In Table 2 the HPLC analyses of certain individual phenolic compounds can be seen. Micro-oxygenation and higher oak stave additions seems to have led to lower levels of the dimmers B1 and B2 and certain anthocyanins such as malvidin-3-glucoside and delphinidin-3-glucoside. Micro-oxygenation increased the polymeric pigment and phenol content, which can be explained by the Bayer reaction, where oxygen addition to phenolics leads to the production of small amounts of acetaldehyde, which can form a bridge between phenolic compounds. However, it was surprisingly the lowest in this case in the wine matured in the new barrel. It is believed that aldehydes originating from oak can also have this polymerisation induced function, explaining why the same happened to certain extend in the control wines with a 100% oak contact receiving no oxygen.

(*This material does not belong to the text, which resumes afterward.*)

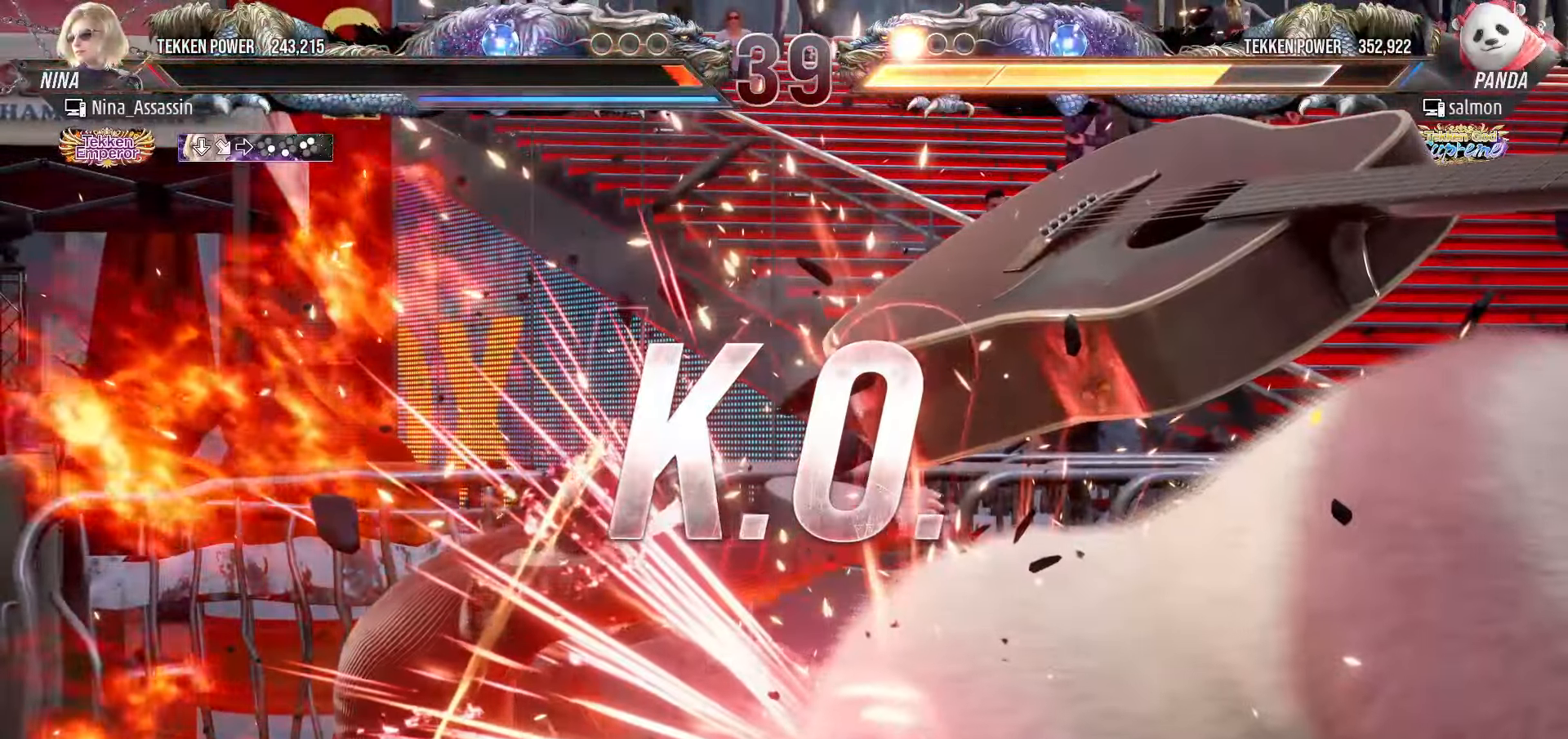
{"dt_ms": 1000, "buttons": [], "left_stick": "center"}
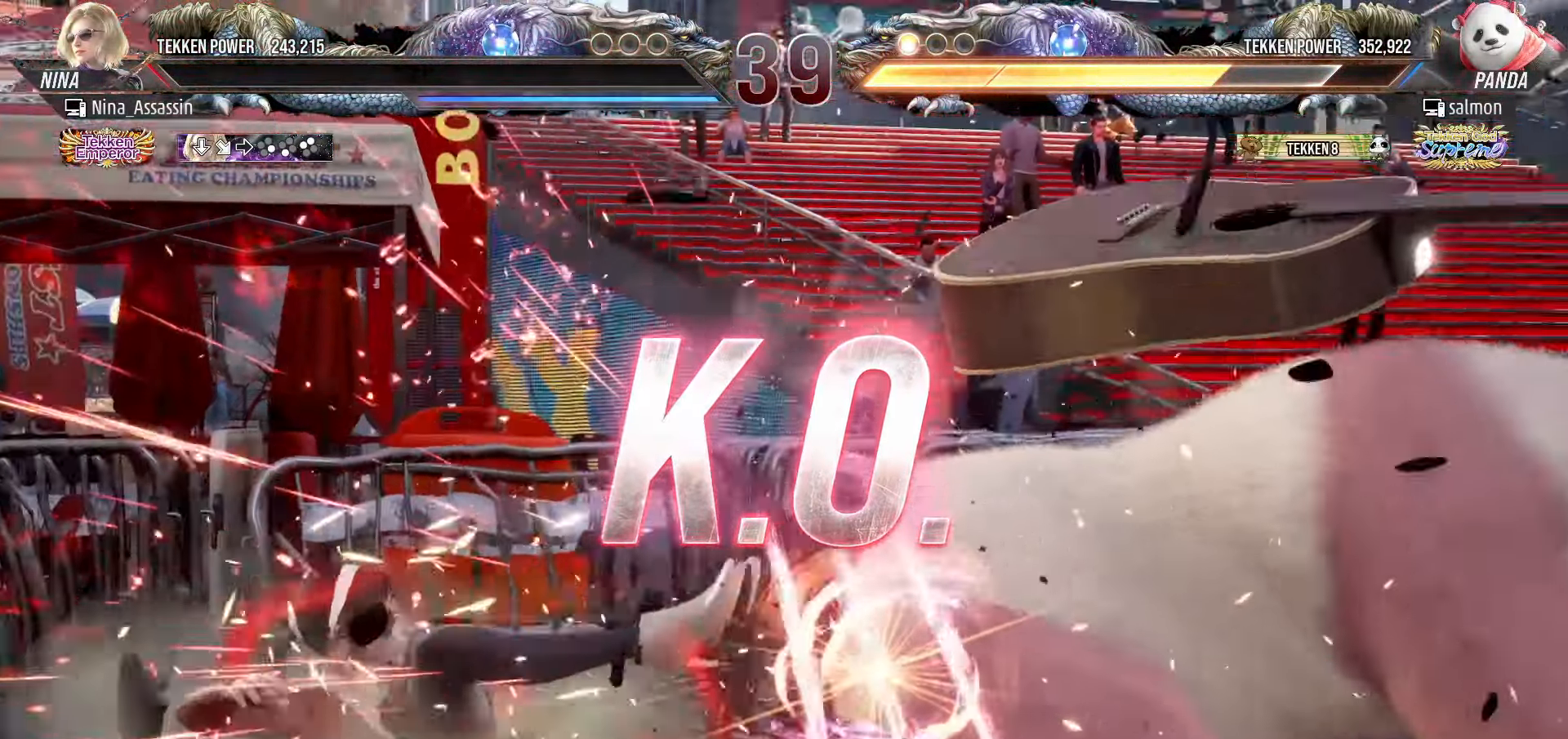
{"dt_ms": 500, "buttons": [], "left_stick": "center", "events": []}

TABLE 2. Concentrations of different phenolic compounds (mg/L) after 200 days of treatment. (00% and 40%: oak staves were added to the wine at 100% or 40% of the internal surface of a 225 L barrel. Mox: micro-oxygenation at 4 mg O₂/L/month, C: control, no O₂ addition. NB: new barrel, OB: old barrel.
Free SO₂ concentrations in the 2006 Cabernet Sauvignon can also be seen in Table 3. It is clear that free SO2 levels dropped quicker where higher stave dosages and oxygen was added. Oxygen coming into contact with wine leads to the oxidation of phenolic compounds, originating from both the grapes and oak. This leads to the formation of H₂O₂, which can further oxidize ethanol to form acetaldehyde. The latter can form a bridge between anthocyanin and catechin moieties to form pigments, as mentioned before. SO₂ reacts with the H₂O₂, thus preventing further oxidation by this potent oxidant. One can thus ask the question how oxidation still occurs when SO₂ is present in the wine. The reason for this is that SO₂ occurs at much lower concentrations in wine than ethanol, so part of the H₂O₂ can still react with the latter if the SO₂ concentration is not too high. Resent research showed that when total SO₂ levels during micro-oxygenation exceed 100 mg/L a large part of the oxygen treatment is negated. We tried to keep the free SO₂ levels at about 20 mg/L during the treatment.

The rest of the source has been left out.